[Source data]
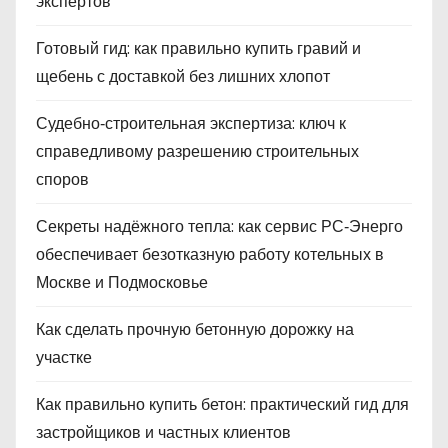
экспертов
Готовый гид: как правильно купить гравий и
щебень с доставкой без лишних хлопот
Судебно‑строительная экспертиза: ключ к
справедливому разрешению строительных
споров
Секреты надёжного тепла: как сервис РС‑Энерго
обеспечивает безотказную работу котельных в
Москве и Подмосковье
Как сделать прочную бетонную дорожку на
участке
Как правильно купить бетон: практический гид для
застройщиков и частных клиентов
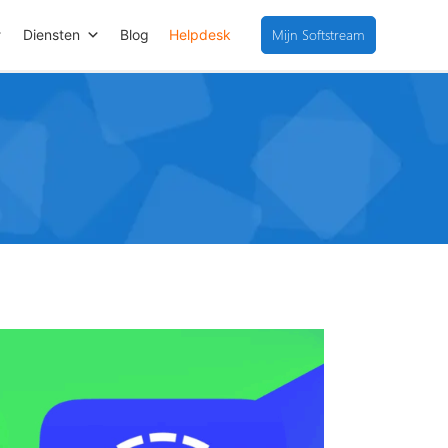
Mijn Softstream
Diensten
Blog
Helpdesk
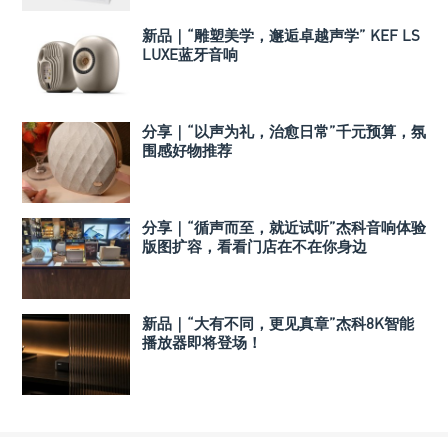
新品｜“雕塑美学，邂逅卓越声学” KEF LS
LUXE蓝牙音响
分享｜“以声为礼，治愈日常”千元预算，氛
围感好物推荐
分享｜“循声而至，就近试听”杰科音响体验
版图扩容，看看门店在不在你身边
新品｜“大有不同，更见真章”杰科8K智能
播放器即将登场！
---
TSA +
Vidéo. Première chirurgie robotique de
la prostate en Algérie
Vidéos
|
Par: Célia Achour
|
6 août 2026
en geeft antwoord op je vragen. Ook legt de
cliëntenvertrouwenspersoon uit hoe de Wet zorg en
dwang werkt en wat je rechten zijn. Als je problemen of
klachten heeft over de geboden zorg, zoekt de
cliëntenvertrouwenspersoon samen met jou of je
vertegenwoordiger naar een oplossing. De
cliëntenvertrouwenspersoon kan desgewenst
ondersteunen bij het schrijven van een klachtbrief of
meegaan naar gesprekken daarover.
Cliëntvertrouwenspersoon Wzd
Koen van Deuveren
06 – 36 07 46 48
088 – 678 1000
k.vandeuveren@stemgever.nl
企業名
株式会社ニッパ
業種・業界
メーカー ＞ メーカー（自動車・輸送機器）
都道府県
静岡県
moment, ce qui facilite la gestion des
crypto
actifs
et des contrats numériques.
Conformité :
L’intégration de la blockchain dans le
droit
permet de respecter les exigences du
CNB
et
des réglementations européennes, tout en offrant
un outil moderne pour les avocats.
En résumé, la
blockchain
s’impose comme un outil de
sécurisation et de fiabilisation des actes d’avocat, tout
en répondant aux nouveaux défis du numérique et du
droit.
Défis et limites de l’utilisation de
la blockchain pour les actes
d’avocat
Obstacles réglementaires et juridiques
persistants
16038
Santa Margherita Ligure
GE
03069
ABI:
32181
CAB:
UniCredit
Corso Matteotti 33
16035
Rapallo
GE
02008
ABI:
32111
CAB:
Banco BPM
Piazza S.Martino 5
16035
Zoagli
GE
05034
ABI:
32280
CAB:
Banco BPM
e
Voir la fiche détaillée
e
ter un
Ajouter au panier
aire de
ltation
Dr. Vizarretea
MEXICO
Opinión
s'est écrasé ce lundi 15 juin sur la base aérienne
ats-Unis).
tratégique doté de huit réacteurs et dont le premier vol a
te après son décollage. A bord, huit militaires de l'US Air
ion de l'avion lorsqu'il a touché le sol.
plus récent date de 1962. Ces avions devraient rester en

Problem description:
An exact copy of the lines above between the line holding "Piazza S.Martino 5" and the line holding "plus récent date", inclusive, is the whole answer.

Exercise solution:
Piazza S.Martino 5
16035
Zoagli
GE
05034
ABI:
32280
CAB:
Banco BPM
e
Voir la fiche détaillée
e
ter un
Ajouter au panier
aire de
ltation
Dr. Vizarretea
MEXICO
Opinión
s'est écrasé ce lundi 15 juin sur la base aérienne
ats-Unis).
tratégique doté de huit réacteurs et dont le premier vol a
te après son décollage. A bord, huit militaires de l'US Air
ion de l'avion lorsqu'il a touché le sol.
plus récent date de 1962. Ces avions devraient rester en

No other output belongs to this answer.